Кто-то, кто оказался ближе других к блоку связи, быстренько нажал на нём, что следовало, и по помещению понеслись дешёвые аккорды вперемешку с разудалым плебейским пением: «Сад из роз, денег воз, звонкая гитара – всё пошло под откос, всё пропало даром!» Тем временем в тесном кружке, обступившем лежавшего пленника, началось какое-то очень интенсивное обсуждение, которое шло в основном жестами, но с довольно эмоциональными выражениями на лицах, преимущественно глумливо-весёлого толка. «Но не жаль ничего, пусть всё пропадает, сторонись – до утра шантрапа гуляет!» – напевал некий явно нетрезвый ухарь, а обсуждение вопроса уже шло к логическому завершению, и из всего бурного разговора Райнхард услышал только два слова: «рыжая» и «замётано». Впрочем, до другого лагеря и вовсе не дошло никакой, даже столь скромной информации. После чего Бергер громко потребовал расступиться, и, взвалив себе на плечо пленника, потащил его в чулан.

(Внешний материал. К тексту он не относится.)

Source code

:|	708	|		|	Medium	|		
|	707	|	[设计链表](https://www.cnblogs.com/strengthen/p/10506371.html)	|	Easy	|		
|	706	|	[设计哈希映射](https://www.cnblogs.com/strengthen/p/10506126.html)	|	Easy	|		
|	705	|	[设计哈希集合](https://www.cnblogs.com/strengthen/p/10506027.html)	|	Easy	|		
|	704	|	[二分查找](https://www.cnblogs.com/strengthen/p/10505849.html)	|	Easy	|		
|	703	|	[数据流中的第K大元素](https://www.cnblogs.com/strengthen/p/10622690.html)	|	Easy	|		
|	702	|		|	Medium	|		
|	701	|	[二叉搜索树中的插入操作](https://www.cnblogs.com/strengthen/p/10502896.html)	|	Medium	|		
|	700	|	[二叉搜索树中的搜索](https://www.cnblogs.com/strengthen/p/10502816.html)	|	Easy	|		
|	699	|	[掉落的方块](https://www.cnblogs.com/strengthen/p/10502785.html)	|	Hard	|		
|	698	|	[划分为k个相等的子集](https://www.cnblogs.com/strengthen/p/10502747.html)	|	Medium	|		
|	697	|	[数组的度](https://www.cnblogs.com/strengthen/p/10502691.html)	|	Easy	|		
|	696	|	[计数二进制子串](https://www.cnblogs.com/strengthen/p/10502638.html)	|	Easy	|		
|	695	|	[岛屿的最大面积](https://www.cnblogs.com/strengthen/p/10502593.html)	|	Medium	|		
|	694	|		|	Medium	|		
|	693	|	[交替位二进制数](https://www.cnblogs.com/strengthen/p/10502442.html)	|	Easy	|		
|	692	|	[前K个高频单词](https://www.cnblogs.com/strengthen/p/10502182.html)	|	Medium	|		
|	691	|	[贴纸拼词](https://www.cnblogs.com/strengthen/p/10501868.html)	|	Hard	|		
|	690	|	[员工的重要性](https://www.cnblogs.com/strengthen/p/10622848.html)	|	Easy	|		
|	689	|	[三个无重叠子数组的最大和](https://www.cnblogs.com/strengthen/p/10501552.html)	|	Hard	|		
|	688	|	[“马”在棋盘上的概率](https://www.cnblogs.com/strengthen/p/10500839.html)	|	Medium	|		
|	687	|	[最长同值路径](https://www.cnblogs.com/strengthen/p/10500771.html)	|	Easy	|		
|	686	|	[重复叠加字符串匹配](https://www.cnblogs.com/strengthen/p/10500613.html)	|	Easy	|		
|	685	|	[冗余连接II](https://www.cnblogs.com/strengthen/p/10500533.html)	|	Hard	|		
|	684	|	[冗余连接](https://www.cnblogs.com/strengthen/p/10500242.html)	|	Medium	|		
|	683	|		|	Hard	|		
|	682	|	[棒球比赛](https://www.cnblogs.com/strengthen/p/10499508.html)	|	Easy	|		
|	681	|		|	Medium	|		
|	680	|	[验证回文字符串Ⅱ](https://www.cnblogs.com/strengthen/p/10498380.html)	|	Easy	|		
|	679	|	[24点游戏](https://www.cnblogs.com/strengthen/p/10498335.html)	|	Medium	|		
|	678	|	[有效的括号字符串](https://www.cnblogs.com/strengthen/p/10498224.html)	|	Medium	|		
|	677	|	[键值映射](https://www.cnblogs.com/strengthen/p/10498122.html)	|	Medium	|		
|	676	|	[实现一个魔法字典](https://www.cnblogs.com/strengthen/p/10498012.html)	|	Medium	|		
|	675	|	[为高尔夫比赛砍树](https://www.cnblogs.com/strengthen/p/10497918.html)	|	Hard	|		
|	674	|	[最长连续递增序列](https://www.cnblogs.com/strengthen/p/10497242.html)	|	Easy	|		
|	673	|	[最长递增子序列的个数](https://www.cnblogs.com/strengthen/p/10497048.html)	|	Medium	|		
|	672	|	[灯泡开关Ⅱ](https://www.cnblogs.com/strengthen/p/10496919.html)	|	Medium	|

Райнхард, измучившись за последнее время посильнее, чем за всю военную кампанию против Яна Вэньли, уже изрядно заразился безразличием к окружающему, и не особенно интересовался тем, что Бергер довольно заботливо обращается с ним, укладывая на какие-то одеяла, и даже голову аккуратно пристраивает так, чтоб не жал ошейник. Он смутно понимал, что скорее рад возможности удалиться с этого сборища и остаться в одиночестве хоть не надолго, хоть подольше, да и завернуться в тёплый плед после валяний на холодном полу было кстати. Снова накатывалась дурнота, но уже совершенно сонного свойства.
– Тебе вина принести? – вежливо спросил тем временем Бергер. – Или, может, есть хочешь?
– Нет, – с трудом произнёс Райнхард без всяких эмоций. – Я не смогу сейчас, у меня голова с сотрясением явно.
– Точно дело в этом? – продолжил допытываться тот. – Или ты просто недоволен и брезгуешь?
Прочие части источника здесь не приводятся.